Right from birth, kids begin to actively pick up skills and knowledge as they engage with different environments. From the social skills they learn at home to the hygiene skills taught at school, all contribute to their development. One lifelong skill that is essential and will see kids through good and bad times is knowing how to manage money.
While some schools do their bit to teach kids financial literacy, it is ultimately a parent or guardian’s responsibility to guide children with the foundational knowledge that is needed to manage finances effectively once grown up. When it comes to money, it’s never too early to start learning.
Ivan Kanyali, Regional Manager East Africa, WorldRemit, has a few tips to help Kenyan parents teach kids how to be money savvy.
1. Let’s talk money
In many Kenyan homes, parents may not want to chat about family finances in front of their children, but in order to nurture a child who’ll be in good financial shape as an adult, it’s really worth starting the conversation early – without, of course, bringing up any financial worries.
So, consider chatting with the kids from an early age about routine purchases like food, paying for education, transport, and holidays. Discuss the difference between the things you need such as food, water, heating, and the things you want – holidays, technology and clothes or shoes, like the latest trainers.
When they’re young, take them shopping at the local markets, look at the price labels and pay for items with cash, rather than paying with a seemingly ‘magic’ credit or debit card. Cash is a tangible thing – once it’s used, it’s gone.
2. Introduce them to money
As soon as your child can count, introduce them to money. Show them some Kenyan notes and coins and teach them the value of each one. If their age allows, show them other currencies as well and explain to them in a simple way why different countries have different currencies. Best of all, play some money games with them – engaging games to help them understand the value of coins, how to count money and work out change.
You can play these games online or as board games. Monopoly is an old favourite that not only gets children handling money but also teaches them the basics of investment. You can also create your own homemade games. After all, what child doesn’t love setting up and playing shop? Play and learning really can go hand in hand.
3. Get them budgeting
Whether children earn their own money with an after-school job or get gifts and pocket money from their favourite uncle, it’s worth introducing the idea of budgeting early. And make it fun!
Yes, budgeting can really be fun if you draw up a colourful chart for them to fill in. Two columns: ‘money in’ and ‘money out.
Younger children can learn to put their money in three different piggy banks or jars – money for spending, for sharing/gifting, and for saving. By budgeting, your children will begin to take more personal responsibility for managing their money.
4. Start them saving early
It’s important to teach your children that however much money they may be given or earn – they don’t need to spend it all at once. It is far better to set some goals and save for the future!
Kenyan President William Ruto recently noted that we need to build our savings culture as a country.
So, help them open a savings account – a digital savings account may be best. After all, our children will be doing most of their banking online in the future. The earlier you get them to manage their finances on a computer, tablet, or mobile phone, the better.

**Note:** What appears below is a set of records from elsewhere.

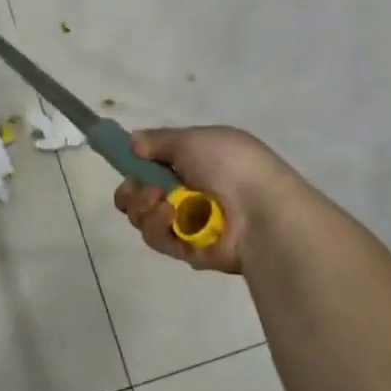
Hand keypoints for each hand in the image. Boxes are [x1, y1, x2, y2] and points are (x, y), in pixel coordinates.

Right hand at [113, 126, 301, 274]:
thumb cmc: (229, 166)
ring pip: (145, 216)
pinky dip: (157, 226)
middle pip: (143, 194)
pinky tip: (169, 217)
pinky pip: (158, 238)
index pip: (157, 165)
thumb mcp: (191, 139)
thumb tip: (134, 142)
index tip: (129, 162)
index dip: (138, 164)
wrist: (261, 212)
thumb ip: (158, 140)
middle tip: (138, 188)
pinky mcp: (188, 250)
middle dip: (132, 191)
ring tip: (159, 202)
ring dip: (143, 206)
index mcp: (198, 162)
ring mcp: (190, 223)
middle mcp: (192, 192)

Once they have a savings account – you can look at the monthly statements with them – and explain how the account grows because of deposits and interests. Encourage your older children to put larger sums away for something they really want like a new bike or computer.
By saving, your children will learn how rewarding self-discipline and goal-setting can be.

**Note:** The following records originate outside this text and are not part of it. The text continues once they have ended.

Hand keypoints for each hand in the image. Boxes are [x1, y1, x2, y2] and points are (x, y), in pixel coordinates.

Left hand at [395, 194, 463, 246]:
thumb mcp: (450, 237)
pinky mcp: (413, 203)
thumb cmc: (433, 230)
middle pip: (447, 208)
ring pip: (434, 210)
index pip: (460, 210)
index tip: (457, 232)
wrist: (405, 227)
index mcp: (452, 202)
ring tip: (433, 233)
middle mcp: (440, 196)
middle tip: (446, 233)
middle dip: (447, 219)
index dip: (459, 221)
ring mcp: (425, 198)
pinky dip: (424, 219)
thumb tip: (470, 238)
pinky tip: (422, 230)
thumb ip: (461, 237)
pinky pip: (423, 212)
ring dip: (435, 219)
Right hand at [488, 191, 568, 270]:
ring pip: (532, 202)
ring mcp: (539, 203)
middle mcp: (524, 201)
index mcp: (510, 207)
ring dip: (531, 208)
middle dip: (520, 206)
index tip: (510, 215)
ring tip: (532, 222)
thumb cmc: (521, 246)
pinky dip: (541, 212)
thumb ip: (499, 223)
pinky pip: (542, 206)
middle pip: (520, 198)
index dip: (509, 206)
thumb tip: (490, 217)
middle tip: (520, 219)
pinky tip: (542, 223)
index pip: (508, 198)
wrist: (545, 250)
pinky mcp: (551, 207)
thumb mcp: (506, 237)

5. Working for the things they want
When your child sets their heart on anything from a book to a bike, instead of instantly reaching for your credit card – encourage them to earn the money for themselves. No one wants work interfering with their children’s studies or play, but there are small jobs they can do to earn a little and pay for the things they want.
Young children can top up their piggy banks by doing household chores. Teens (10- to 12-year-olds) can do babysitting or gardening. And older teens can get part-time work in shops, restaurants, and holiday work in local cafes.
The benefit of this? To give them the responsibility and self-satisfaction of earning their own money and saving from a young age. In this way, they can really understand and begin to appreciate the value of money.
6. Spending, not overspending
Now comes the really fun part. Once your child has saved the right amount, they can go shopping and then spend within a budget. Of course, advise them not to overspend. But as long as they’re mature enough, it’s best to leave the purchase decisions to them. They really need to be in control of their own decisions when it comes to money.
If you help them become smart spenders, you’ll instil in them some valuable lessons about how personal choice relates to managing money.